The concept of a 4 day work week has long been a subject of discussion in the west especially the United States. The experiment was carried out on most state employees in Utah, United States during 2008 and there was a marked improvement in the productivity of employees, reduced overhead costs and reduction in gasoline consumption, when the budgets were tight and resources in the US were dwindling. The researchers found that 79% of the employees reported a positive experience with 4 days a week/ 10 hrs a day routine and 63% of the employees showed signs of increased productivity.
However the most important question is will the 4 day work-week concept work in India? There are lot factors that need to be considered before this concept can be implemented here:
Laws of the land:
In India, according to the Factories Act and the Shop and Establishments Act of various states, the official working hours is 48 hours a week, beyond which the worker is eligible for twice the amount of wages for every hour that he works.
Traditionally Hard workers:
The 4 day work- week worked wonders for the state government employees in Utah but the same might not work out in India. The exhibit from the economist shows the working hours in many countries, which is mainly dependent on the work culture and merely aping the west might not be the best idea. Though India is not mentioned here, Indians are traditionally hard workers, be it an unskilled worker at a construction site or a middle level manager at a small organization. According to Wikipedia, an average worker in India works for over 50 hours per week. Popular data also suggests that business leaders in emerging economies tend to work the longest hours with India and Argentina at the top of the league table, both at 57 hours a week, followed by Armenia, Australia and Botswana (all 56 hours a week). Italian business leaders work the least number of hours (47) a week in the world, followed predominantly by certain European countries. Now with such increased number of hours it is impossible for a 4 day work week as it compels managers to work for at least 14 hours per day with little time for leisure or family.

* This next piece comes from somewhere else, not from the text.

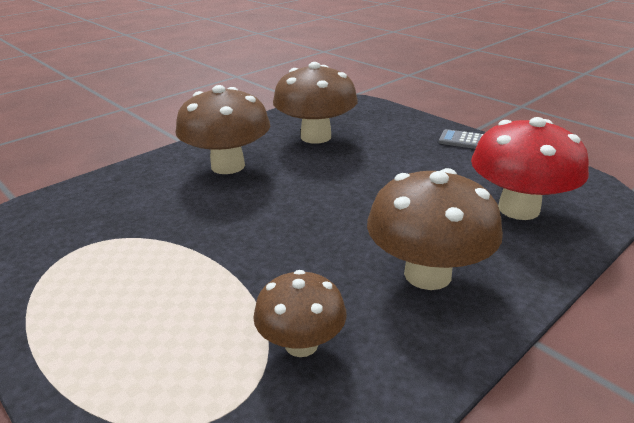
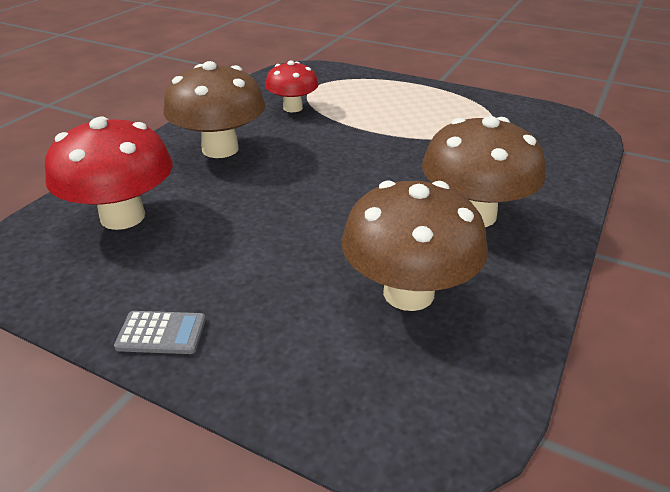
camera: 160 degrees right, 5 degrees up
brown mushroom [253,270,347,357] -> red mushroom [265,61,319,112]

India’s booming service sector:
The concept of a 4 day work week is more suited for process oriented organizations and not for the service oriented ones. In India, where the service sector contributes more that 57% to the GDP, this concept wouldn’t apply at all, as there is a large customer service component to the business and it takes a bit of ingenuity and some scheduling prowess to adjust to this type of schedule. Consider the case of IT Sector or the BPO, which are already working long hours to serve their clients in Northern America and Europe; this new concept would put undue pressure on them to stretch too far on weekdays. There is this threat of work “leaking” into the scheduled off day, such as answering emails or phone calls at home.
There is a problem implementing this concept as there might be confusion whether there should be a mid week break or a three day weekend. This might force the management to give the employees the choice, and introduce the concept of employee rotation as well. However this might cause stress to the co-workers to pick up the slack at the office on days a fellow employee is off.
6 days a week still a norm in many organizations:
Many organizations are yet to implement the 5 days work week concept in India especially nationalized banks, most of which are still working 6 days a week. The officers and managers need to work late in the night thanks to the increasing workload of the Core Banking System Platform and the drastically reducing employee strength. The banking sector also faces problems due to the ageing workforce who would definitely not be able to cope with the 4 day work week concept as it would demand high amount of energy levels to serve the customers for long hours per day. It would be wise for organizations like banks to move to the 5 day work week first, for which there is already a huge resistance from the bureaucrats of the Finance Ministry and representatives of Indian trade and industry.
The above mentioned factors clearly suggest that the 4 day work week will not work in India and there is an urgent need of uniform implementation of a five day work throughout the country before carrying on with further experiments.